# Piranha Tank Stat.



## LancerReiNi (Feb 12, 2004)

Greetings Everyone,
I am new to this board and also the piranha upkeeping hobby. In fact I'm new as an aquarist too, so please forgive my ignorance if I make any stupid comments. I've been lurking around this forum and several others for a while roughly 2 weeks and I just recently decided I'd get some rbps' I've been doing a tank cycle for about 2 weeks and the stat. lvls are a bit confusing.

pH: 7.2
Ammonia: 3.0
Nitrite: 0.25

I would like to know what I can do to alleviate the situation, and correct any necessary changes. I understand that the piranhas like pH of 6-6.5? I've read a lot about ammonia, nitrate, nitrite lvls from the articles and tutorials available to me online but I would like to have a better understanding on what I can do to help make my rbps' as happy as possible. So please let me know what your tank lvls are and what changes I should make.

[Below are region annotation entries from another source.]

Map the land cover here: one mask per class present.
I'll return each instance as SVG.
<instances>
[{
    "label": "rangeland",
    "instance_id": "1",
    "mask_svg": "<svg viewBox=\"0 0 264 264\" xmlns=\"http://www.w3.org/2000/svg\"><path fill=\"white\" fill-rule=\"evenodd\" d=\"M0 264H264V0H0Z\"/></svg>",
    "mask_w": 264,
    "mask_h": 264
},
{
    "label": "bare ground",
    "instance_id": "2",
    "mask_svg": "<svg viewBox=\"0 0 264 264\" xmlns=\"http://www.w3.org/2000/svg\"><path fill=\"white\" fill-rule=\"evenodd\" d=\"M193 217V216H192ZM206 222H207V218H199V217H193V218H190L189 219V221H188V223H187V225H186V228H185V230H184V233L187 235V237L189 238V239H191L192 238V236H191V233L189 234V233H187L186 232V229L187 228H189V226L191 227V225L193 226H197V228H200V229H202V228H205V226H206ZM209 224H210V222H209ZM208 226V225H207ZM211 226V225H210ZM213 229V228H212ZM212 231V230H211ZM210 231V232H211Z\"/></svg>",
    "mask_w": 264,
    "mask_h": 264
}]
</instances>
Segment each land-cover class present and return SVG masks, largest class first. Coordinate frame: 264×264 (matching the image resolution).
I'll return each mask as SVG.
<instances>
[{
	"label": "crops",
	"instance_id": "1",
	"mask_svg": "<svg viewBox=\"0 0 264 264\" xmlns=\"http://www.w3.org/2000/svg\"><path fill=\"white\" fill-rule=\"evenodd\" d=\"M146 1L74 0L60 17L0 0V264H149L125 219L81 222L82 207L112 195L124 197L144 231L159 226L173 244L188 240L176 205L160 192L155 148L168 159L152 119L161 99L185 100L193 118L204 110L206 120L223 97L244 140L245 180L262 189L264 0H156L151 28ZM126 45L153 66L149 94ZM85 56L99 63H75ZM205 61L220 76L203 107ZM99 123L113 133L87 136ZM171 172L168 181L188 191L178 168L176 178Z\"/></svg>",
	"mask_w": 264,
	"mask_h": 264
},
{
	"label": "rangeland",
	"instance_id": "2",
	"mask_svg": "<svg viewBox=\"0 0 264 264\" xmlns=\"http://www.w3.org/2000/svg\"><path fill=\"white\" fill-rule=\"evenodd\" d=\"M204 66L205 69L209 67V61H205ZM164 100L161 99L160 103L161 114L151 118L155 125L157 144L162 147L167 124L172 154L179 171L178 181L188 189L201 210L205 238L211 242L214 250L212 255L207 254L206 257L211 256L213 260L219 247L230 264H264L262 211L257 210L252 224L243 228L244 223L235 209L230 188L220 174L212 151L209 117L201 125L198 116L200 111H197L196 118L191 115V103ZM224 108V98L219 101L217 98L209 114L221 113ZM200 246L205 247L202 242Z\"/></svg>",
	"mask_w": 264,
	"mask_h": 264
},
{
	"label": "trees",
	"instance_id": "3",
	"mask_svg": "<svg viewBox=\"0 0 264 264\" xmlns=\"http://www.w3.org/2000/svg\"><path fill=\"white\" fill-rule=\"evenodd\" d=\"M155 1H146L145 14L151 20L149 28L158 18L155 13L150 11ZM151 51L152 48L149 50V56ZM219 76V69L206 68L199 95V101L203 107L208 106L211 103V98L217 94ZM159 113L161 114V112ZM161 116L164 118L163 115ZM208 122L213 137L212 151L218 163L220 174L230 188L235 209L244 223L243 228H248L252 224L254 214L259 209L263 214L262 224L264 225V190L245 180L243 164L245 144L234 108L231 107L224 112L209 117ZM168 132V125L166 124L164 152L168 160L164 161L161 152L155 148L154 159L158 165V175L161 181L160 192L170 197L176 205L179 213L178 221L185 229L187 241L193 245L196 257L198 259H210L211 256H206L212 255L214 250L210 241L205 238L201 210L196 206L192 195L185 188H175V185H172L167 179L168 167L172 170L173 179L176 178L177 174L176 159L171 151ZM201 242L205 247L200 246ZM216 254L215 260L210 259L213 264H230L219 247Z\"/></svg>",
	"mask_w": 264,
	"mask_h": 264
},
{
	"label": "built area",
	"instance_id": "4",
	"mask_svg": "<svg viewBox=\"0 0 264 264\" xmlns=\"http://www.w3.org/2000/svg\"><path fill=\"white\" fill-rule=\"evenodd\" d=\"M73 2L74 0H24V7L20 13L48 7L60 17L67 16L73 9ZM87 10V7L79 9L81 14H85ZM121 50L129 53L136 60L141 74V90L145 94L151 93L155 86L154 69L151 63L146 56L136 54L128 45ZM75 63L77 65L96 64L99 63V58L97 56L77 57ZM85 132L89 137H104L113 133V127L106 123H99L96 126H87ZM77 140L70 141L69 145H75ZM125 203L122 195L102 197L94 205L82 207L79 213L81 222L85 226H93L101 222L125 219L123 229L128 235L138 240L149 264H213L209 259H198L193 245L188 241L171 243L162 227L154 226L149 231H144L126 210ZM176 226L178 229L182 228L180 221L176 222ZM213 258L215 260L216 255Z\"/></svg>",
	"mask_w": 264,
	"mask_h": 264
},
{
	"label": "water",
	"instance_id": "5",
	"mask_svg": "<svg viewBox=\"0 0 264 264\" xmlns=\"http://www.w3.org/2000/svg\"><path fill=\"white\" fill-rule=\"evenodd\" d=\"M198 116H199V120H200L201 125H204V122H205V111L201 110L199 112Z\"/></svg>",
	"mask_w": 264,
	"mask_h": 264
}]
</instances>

I also recently got very much interested in aqua-scaping my take. Meaning adding a lot of floral to it. Now I understand that a lot of these plants require quite a significant amount of light, and I've read conflicting information on how light sensitive piranhas can be. Please help me!


----------



## rufus (Jan 6, 2004)

once your tank is cycled, your ammonia and nitrite should be zero, so keep it going until that point. as for plants, some needs lots of light (meaning bright bulbs), others dont need that much. your LFS should be able to tell you what would work well with your bulb. either way your lights should be on 8-12 hours a day. good luck and welcome


----------



## jackburton (Nov 25, 2003)

i have 7.5 ph and my ps r just great m8


----------



## LancerReiNi (Feb 12, 2004)

Thanks for the great advice guys, One more question though, How will rbps' respond to bright light(for the plants)? I've read conflicting reports, some say that the eyes of p' are very sensitive and they should not be subjected to too intense lights, while others say that p' don't mind the light. The way I figured is if I'm going to aquascape my tank than there should be enough plants to cover areas of the tank and be dark enough for the p's to be happy.


----------



## SLANTED (Dec 7, 2003)

First of all :welcome:

Your ph is fine. Though their natural habitat is around a 6.4 or so, they can and will adapt to your ph level. It is better to let them get used to your ph rather than having a fluctuating ph that will cause harm to them. Better not to mess with ph.
In terms of your ammonia and nitrite levels, they should be zero. Your tank is still going through the nitrite cycle but you can buy bio spira and nitromax to GREATLY speed up your cycle. 
P's are used to dark and murky water with plenty of cover, so to have bright lights may not be the best idea. You can lower your light by wrapping the bulb in electrical tank or foil until you reach your desired light intensity. I have a ton of plants in all of my tanks but I have low light plants. There are plenty to choose from but anubias are by far my most favorite. It is a matter of finding the balance between enough light for the plants to live and not so much light so that your p becomes stressed. Hope all this helps and of course I invoke all the normal disclaimers. :smile:


----------



## thePACK (Jan 3, 2003)

moved*


----------